A 16-bit PCM stereo track has also been included. Subtitles are limited to English (SDH) and Spanish.


Extras
  • Behind the Scenes (18 min.; HD): The Moth Diaries' making-of featurette spends most of its time running through the characters, in wide-eyed awe at all of these rivalries and friendships: the likes of which we're told have never really been captured on film before (?!?).
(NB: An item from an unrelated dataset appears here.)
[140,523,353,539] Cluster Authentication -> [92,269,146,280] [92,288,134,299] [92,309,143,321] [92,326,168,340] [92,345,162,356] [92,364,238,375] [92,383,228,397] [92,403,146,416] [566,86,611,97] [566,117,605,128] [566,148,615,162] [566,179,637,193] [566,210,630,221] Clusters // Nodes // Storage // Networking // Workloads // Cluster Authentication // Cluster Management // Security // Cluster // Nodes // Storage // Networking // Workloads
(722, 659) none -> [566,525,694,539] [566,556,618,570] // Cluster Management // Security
I found some of the topics here interesting enough, though, such as The Moth Diaries being a Canadian/Irish co-production, shifting the backdrop forward from the Vietnam War to the present day, and spelling out precisely how many gallons of blood were sloshed around in that big money library sequence.

  • Video Diaries (13 min.; SD): Shot mostly (?) with a Flip HD camera yet presented in standard-def anyway, this set of video diaries captures The Moth Diaries' young cast between takes: rawkin' out to "White Wedding" on Rock Band 2, visiting a cheese shop, getting ready for the big levitation sequence, painting on a nosebleed, and taping Lily Cole as she tickles the ivories and belts out an old standard about cannibalism.

  • Featurette (2 min.; HD): With a witty, inventive title like that, you know you're in for a treat! It's a promotional piece where Mary Harron and her lead actors quickly recap the overall premise. You've already seen most of this footage in the other extras too.

  • Trailer (2 min.; HD): Last to bat is a high-def theatrical trailer.

The Final Word
Unrecognizable from her infectiously unrestrained adaptation of American Psycho a decade and change back, director Mary Harron has somehow managed to make a-vampire-in-an-all-girl-school tedious, aimless, and woefully uninvolving. The same as most teenage girls' diaries, it takes itself far, far too seriously despite its near-total lack of anything to write about, so...yeah, Skip It.